When facing the new coronavirus crisis, everyone has a role to play – governments have had to quickly develop and implement new policies; many organisations have had to transition into remote ways of working; and individual actions have, more than ever before, been crucial for the wider public good, with individuals being forced to completely change their daily routines in an effort to protect those in high-risk groups. 

It has been very encouraging to see how communities, industry and individuals have rallied together over the last weeks to support each other, focusing on the things that really matter in order to maintain some sense of order and joint ambition to tackle the crisis. 

Perhaps the global system had reached breaking point, like a computer system overloading with processes running alongside each other without being able to connect and coordinate. Perhaps it was time to shut down and reboot.  Whatever the reason, we should see this as a chance to rethink and reimagine our approaches to managing natural resources. How we interact. What really is of value to us. It is time to pause and reflect on how to be the best stewards for a healthy and resilient planet. 

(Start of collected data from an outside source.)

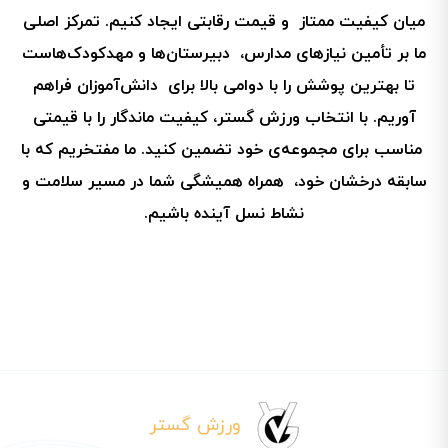
میان کیفیت ممتاز و قیمت رقابتی ایجاد کنیم. تمرکز اصلی
ما بر تأمین نیازهای مدارس، دبیرستان‌ها و مهدکودک‌هاست
تا بهترین پوشش را با دوامی بالا برای دانش‌آموزان فراهم
آوریم. با انتخاب ورزش گستر، کیفیت ماندگار را با قیمتی
مناسب برای مجموعه‌ی خود تضمین کنید. ما مفتخریم که با
سابقه درخشان خود، همراه همیشگی شما در مسیر سلامت و
نشاط نسل آینده باشیم.
ورزش گستر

We all question what the long-term economic effects of the pandemic will be. Early analyses from China show a significant drop in greenhouse gas emissions and air pollution. But will efforts to revive the global economy reverse this effect and accelerate the destruction of natural ecosystems – and in turn climate change – in a race to make up for the economic losses endured? Experts are warning that efforts to combat climate change could be jeopardised by compromising global investments in clean energy and weakening industry environmental goals such as to reduce greenhouse gas emissions. Clearly, it will be key for governments, industry and the private sector to enact green growth policies and realise the interconnectivity of human, economic and natural systems that determine planetary health. 

We have all the necessary tools to help support our planets tenuous life support system which is untenably our own: to protect, restore and promote sustainable use of terrestrial ecosystems, sustainably manage forests, combat desertification, and not just halt but reverse land degradation and biodiversity loss. So, let’s reimagine how society works, from human interaction to political and economic infrastructure, and from natural resource management and ecosystem protection to life on land. 

As Landscape News reported recently: “Procrastination, short-termism and scientific denial are the hallmarks of our inaction on climate change – but the coronavirus provides an opportunity for us to kick those long-standing habits.” 

As our life on land navigates an uncertain period, we must learn to replicate the same responses to Coronavirus to the climate emergency.  This crisis must remind us of the delicate balance within the natural world so that we can turn this systemic threat into an opportunity to ensure our own wellbeing.